_PROMPT_
If an entry below contains an image, drop the image and retype the rest exactly.

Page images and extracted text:
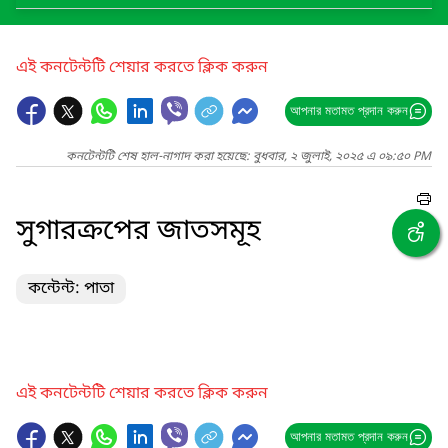
এই কনটেন্টটি শেয়ার করতে ক্লিক করুন
আপনার মতামত প্রদান করুন
কনটেন্টটি শেষ হাল-নাগাদ করা হয়েছে: বুধবার, ২ জুলাই, ২০২৫ এ ০৯:৫০ PM
সুগারক্রপের জাতসমূহ
কন্টেন্ট: পাতা
এই কনটেন্টটি শেয়ার করতে ক্লিক করুন
আপনার মতামত প্রদান করুন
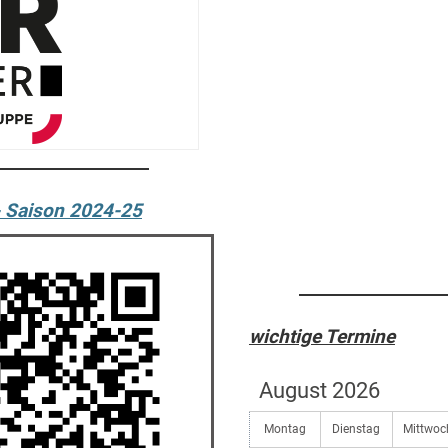
- Saison 2024-25
wichtige Termine
August 2026
Montag
Dienstag
Mittwoc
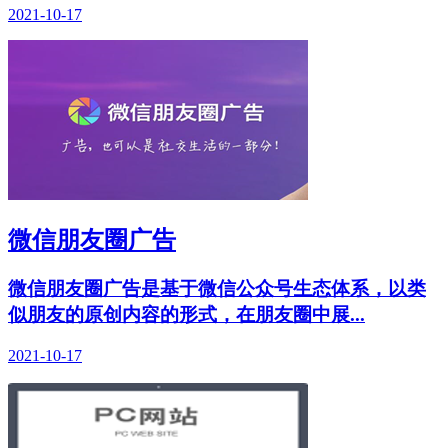
2021-10-17
微信朋友圈广告
微信朋友圈广告是基于微信公众号生态体系，以类
似朋友的原创内容的形式，在朋友圈中展...
2021-10-17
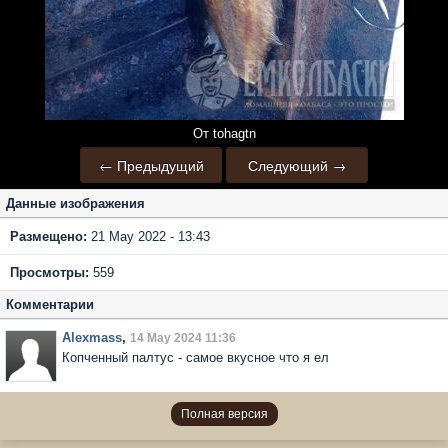
От tohagtn
← Предыдущий
Следующий →
Данные изображения
Размещено:
21 May 2022 - 13:43
Просмотры:
559
Комментарии
Alexmass
,
14 May 2024 11:36
Копченный палтус - самое вкусное что я ел
Полная версия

_OUTPUT FOR THIS EXERCISE_
এই কনটেন্টটি শেয়ার করতে ক্লিক করুন
আপনার মতামত প্রদান করুন
কনটেন্টটি শেষ হাল-নাগাদ করা হয়েছে: বুধবার, ২ জুলাই, ২০২৫ এ ০৯:৫০ PM
সুগারক্রপের জাতসমূহ
কন্টেন্ট: পাতা
এই কনটেন্টটি শেয়ার করতে ক্লিক করুন
আপনার মতামত প্রদান করুন
- Saison 2024-25
wichtige Termine
August 2026
Montag
Dienstag
Mittwoc
2021-10-17
微信朋友圈广告
微信朋友圈广告是基于微信公众号生态体系，以类
似朋友的原创内容的形式，在朋友圈中展...
2021-10-17
От tohagtn
← Предыдущий
Следующий →
Данные изображения
Размещено:
21 May 2022 - 13:43
Просмотры:
559
Комментарии
Alexmass
,
14 May 2024 11:36
Копченный палтус - самое вкусное что я ел
Полная версия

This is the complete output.